▶ PAGE EXTRACT

Where have all the reactors gone?
The 18 applications to build 27 new reactors that were on file at the Nuclear Regulatory Commission in January 2009 (with five more applications for seven units expected by the end of 2010) were hailed by a compliant press to constitute “a nuclear renaissance.” The original 27 have dwindled to 20 now. All of the proposals are afflicted with some combination of cost overrun and delay. Most are being pursued at extremely cautious rates of expenditure. In no case has a builder made a firm decision to go forward.
This U.S. “nuclear renaissance” took form in the early years of the Bush Administration. In 2001, the so-called “Cheney Energy Plan” recommended that “the President support the expansion of nuclear energy in the United States as a major component of our national energy policy.” Early in 2002 the Department of Energy announced a program entitled “Nuclear Power 2010,” the goal of which was to have at least two new reactors completed by the end of 2010. Building on this start, the nuclear industry trade association in 2003 announced a target of 50,000 MW from 40-50 new nuclear units by 2020.
That same year, an MIT task force produced a report entitled “The Future of Nuclear Power,” which acknowledged that new reactors were uneconomic compared to coal and natural gas. The report estimated the cost of electricity from a new reactor at 6.7 cents per kWh in 2002 dollars, compared with 4.2 cents/kWh from pulverized coal, and a range (depending on natural gas prices) between 3.8 and 5.6 cents/kWh from gas-fired plants. The report did not evaluate energy efficiency, renewable energy, or ways to reduce greenhouse gas emissions outside of the electric sector.
The report also suggested four steps that could – if all were successful – reduce the cost of new nuclear to 4.2 cents/kWh, equal to new coal. No similar savings were postulated to occur as to coal or gas plants. Possible legislation increasing the cost of greenhouse gas emissions also favored new nuclear in relation to the alternatives reviewed by MIT, though was not applied to energy efficiency or forms of renewable energy.
Other studies in the same time frame estimated the cost of new reactors to be lower than the MIT report. As Mark Cooper has shown, these 2001-03 estimates were significantly below the costs of the last reactors completed from the previous round of construction. They were also to prove to be much lower than the industry’s own estimates, once potential builders were required to testify in regulatory proceedings that would set the allowable amounts to be collected from customers.
In the years before the higher estimates came out, the low estimates became a key basis for congressional optimism in devising a package of incentives for new reactors. But while low cost and risk estimates might embolden Congress to support new nuclear, these same estimates would cause that prospective congressional support to be pegged too low to be much help. Ultimately Congress would have to double down or admit that the whole venture had been a mistake, an old dilemma that seems to have only one outcome.
The 2003 MIT report recommended that production tax credits be given to “a few first mover plants,” under the assumption that new reactors would soon have to prove themselves to be economically competitive and capable of attracting private capital. A further benefit to production tax credits is that they require production, not just the spending of money on a plant that is later cancelled, as half of all the nuclear plants that received construction permits in the U.S. have been.
In 2005, Congress enacted something close to the MIT recommendation. A production tax credit of 1.8 cents/kWh was to be made available to the first 6000 megawatts of new nuclear generation, and a number of lesser subsidies were also put in place. To be eligible for most of this support, applications for new licenses had to be filed at the Nuclear Regulatory Commission by the end of 2008.

Dataset entries
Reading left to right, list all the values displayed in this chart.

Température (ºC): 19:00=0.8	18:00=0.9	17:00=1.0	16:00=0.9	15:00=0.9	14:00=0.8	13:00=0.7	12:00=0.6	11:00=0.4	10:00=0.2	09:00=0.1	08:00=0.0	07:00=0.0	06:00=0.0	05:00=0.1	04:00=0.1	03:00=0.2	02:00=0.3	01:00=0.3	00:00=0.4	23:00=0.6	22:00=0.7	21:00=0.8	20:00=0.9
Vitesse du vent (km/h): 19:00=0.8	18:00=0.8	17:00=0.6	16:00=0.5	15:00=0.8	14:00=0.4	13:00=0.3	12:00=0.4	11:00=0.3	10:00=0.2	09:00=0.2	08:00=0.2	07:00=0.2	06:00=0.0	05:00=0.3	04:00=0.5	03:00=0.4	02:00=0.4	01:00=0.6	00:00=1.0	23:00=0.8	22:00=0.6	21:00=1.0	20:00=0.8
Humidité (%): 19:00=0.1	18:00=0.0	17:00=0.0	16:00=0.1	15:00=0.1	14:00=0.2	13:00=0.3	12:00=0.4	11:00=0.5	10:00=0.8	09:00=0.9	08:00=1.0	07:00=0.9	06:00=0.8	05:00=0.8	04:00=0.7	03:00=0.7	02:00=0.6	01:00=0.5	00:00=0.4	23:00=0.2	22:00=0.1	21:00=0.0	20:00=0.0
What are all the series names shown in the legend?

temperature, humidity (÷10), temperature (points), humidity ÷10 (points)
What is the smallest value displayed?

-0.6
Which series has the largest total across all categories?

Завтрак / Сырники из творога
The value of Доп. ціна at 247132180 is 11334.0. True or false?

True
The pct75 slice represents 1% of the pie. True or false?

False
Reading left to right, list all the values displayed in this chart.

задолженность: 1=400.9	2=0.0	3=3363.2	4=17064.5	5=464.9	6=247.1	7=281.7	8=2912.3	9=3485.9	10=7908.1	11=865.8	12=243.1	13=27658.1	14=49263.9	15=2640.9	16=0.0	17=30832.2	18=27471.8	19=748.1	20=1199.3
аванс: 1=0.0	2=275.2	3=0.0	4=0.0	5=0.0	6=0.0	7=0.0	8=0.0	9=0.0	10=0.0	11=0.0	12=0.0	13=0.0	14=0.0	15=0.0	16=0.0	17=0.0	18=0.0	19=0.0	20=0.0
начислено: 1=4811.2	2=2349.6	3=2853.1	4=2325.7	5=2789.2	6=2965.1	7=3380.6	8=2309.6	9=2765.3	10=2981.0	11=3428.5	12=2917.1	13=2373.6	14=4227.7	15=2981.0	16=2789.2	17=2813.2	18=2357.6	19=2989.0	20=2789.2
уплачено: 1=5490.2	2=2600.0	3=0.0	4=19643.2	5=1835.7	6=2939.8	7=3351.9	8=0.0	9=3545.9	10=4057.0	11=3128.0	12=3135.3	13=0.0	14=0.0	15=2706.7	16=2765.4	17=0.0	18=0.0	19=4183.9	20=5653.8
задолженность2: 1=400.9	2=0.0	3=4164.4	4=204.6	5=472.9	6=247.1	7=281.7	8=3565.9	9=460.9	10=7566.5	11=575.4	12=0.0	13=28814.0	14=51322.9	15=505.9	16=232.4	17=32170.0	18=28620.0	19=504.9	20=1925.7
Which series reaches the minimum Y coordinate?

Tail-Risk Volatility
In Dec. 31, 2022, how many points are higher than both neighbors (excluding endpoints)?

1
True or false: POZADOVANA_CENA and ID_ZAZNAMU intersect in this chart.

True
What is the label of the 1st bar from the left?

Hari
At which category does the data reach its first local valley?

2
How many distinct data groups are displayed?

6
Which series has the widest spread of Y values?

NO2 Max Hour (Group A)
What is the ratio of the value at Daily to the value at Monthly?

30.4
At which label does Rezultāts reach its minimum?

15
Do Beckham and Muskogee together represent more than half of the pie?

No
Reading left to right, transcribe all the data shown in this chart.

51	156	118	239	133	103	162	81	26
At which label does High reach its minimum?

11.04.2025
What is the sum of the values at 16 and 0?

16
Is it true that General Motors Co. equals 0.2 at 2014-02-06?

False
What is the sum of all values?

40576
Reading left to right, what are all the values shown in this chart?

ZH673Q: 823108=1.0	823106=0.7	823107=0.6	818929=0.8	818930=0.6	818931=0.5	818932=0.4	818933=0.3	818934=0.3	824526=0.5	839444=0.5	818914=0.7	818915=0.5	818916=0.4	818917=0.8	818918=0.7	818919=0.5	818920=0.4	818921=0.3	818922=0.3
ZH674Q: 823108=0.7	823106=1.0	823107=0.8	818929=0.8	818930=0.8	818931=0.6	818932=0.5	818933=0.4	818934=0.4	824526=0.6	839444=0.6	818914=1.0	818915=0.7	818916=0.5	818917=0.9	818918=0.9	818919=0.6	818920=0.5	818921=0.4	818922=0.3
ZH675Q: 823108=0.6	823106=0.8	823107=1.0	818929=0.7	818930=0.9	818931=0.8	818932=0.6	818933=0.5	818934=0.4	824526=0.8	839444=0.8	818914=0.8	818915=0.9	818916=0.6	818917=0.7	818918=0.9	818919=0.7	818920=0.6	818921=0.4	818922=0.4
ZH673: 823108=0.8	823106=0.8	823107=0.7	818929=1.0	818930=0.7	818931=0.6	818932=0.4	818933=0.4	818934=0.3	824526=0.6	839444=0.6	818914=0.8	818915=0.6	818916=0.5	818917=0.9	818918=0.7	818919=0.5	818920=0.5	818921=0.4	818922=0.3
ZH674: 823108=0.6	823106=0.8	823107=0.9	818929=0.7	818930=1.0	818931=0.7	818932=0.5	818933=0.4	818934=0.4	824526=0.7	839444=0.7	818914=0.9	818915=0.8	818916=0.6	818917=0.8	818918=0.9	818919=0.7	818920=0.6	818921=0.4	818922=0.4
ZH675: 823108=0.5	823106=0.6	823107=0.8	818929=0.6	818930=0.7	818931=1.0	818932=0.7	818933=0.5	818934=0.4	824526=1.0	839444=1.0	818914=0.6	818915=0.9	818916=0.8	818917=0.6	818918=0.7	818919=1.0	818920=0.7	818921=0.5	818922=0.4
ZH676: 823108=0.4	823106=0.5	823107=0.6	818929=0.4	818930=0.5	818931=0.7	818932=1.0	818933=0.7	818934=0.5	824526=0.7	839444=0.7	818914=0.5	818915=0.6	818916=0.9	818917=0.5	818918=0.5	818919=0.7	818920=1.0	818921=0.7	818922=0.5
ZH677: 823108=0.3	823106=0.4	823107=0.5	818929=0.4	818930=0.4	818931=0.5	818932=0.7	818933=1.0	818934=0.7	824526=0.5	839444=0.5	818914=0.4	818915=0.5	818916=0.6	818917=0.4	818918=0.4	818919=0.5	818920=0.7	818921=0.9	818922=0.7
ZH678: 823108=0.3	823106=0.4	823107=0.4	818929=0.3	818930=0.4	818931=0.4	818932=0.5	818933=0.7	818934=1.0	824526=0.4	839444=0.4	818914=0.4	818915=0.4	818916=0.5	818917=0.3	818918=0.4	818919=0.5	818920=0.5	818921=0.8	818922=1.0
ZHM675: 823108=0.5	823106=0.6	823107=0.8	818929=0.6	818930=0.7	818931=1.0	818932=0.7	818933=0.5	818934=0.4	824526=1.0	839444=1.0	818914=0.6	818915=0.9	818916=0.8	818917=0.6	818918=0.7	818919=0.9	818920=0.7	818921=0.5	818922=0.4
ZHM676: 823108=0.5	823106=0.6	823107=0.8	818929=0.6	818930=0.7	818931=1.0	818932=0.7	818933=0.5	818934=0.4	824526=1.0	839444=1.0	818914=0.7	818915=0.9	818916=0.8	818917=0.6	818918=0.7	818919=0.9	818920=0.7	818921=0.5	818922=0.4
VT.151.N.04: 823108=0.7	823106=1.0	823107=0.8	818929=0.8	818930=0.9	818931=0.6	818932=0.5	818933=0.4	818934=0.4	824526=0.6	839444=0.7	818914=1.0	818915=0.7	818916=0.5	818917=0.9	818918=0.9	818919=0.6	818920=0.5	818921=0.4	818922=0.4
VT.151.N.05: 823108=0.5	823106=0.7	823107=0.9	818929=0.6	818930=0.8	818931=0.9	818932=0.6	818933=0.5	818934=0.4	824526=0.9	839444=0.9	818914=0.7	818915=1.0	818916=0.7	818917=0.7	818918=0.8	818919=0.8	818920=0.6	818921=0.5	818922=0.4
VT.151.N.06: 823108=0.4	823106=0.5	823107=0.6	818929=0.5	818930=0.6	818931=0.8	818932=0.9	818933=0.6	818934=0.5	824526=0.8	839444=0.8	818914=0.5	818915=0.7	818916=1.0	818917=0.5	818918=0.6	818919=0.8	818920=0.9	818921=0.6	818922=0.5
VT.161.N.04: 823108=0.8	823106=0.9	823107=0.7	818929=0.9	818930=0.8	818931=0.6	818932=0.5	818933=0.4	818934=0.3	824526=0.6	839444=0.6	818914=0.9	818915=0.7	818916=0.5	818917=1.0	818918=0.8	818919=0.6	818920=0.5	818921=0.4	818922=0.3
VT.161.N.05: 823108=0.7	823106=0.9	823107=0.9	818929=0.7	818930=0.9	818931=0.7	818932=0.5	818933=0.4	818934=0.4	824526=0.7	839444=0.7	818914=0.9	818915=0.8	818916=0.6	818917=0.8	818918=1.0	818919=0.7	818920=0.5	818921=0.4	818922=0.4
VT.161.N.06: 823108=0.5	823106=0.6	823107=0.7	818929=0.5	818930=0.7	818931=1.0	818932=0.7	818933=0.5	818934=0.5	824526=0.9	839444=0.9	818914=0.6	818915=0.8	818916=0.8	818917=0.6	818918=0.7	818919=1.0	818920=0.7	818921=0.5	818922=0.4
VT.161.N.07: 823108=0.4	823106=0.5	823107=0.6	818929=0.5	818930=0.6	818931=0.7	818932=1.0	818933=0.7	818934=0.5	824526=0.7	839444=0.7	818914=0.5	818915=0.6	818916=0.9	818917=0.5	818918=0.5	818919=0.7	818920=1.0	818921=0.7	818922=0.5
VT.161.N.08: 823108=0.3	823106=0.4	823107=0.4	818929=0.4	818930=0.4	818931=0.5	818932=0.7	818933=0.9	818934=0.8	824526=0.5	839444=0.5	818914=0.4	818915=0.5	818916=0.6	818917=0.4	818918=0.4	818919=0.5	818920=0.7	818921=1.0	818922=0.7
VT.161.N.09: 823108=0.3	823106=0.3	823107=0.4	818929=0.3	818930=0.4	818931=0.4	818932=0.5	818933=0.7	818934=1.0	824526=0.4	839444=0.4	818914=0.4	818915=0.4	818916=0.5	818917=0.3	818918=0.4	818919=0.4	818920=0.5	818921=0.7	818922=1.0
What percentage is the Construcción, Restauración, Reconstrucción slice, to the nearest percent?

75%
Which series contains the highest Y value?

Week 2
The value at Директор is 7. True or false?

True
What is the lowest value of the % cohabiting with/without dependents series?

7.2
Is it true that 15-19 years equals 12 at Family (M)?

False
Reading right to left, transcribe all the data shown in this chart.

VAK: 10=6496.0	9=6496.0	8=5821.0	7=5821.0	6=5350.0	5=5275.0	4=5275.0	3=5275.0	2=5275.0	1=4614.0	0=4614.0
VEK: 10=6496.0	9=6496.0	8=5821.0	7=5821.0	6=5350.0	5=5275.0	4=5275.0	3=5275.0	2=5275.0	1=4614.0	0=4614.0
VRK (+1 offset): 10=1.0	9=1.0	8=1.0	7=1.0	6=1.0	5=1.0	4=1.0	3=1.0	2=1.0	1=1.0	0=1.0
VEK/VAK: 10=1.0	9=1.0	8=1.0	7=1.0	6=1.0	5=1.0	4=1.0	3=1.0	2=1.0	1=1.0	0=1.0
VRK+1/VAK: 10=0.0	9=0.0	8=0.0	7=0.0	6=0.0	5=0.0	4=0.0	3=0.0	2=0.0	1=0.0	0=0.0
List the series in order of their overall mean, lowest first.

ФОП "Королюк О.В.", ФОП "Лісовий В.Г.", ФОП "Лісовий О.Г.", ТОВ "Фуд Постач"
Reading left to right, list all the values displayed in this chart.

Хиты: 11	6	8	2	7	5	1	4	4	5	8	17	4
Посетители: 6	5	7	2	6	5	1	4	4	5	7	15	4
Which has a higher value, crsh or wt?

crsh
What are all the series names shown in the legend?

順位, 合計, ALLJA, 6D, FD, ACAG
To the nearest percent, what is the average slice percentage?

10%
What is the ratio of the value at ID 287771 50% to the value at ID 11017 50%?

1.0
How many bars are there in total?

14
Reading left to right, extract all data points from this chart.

▶ EXERCISE 1
Return everything in the article on new nuclear reactors from "That same year, an" down to "the electric sector.", copied word for word.
▶ EXERCISE 2
How many lines in the entries contain the string "ratio"? Reply with the number alone.
The entries have no connection to the article on new nuclear reactors.

▶ TASK OUTPUT 1
That same year, an MIT task force produced a report entitled “The Future of Nuclear Power,” which acknowledged that new reactors were uneconomic compared to coal and natural gas. The report estimated the cost of electricity from a new reactor at 6.7 cents per kWh in 2002 dollars, compared with 4.2 cents/kWh from pulverized coal, and a range (depending on natural gas prices) between 3.8 and 5.6 cents/kWh from gas-fired plants. The report did not evaluate energy efficiency, renewable energy, or ways to reduce greenhouse gas emissions outside of the electric sector.

▶ TASK OUTPUT 2
2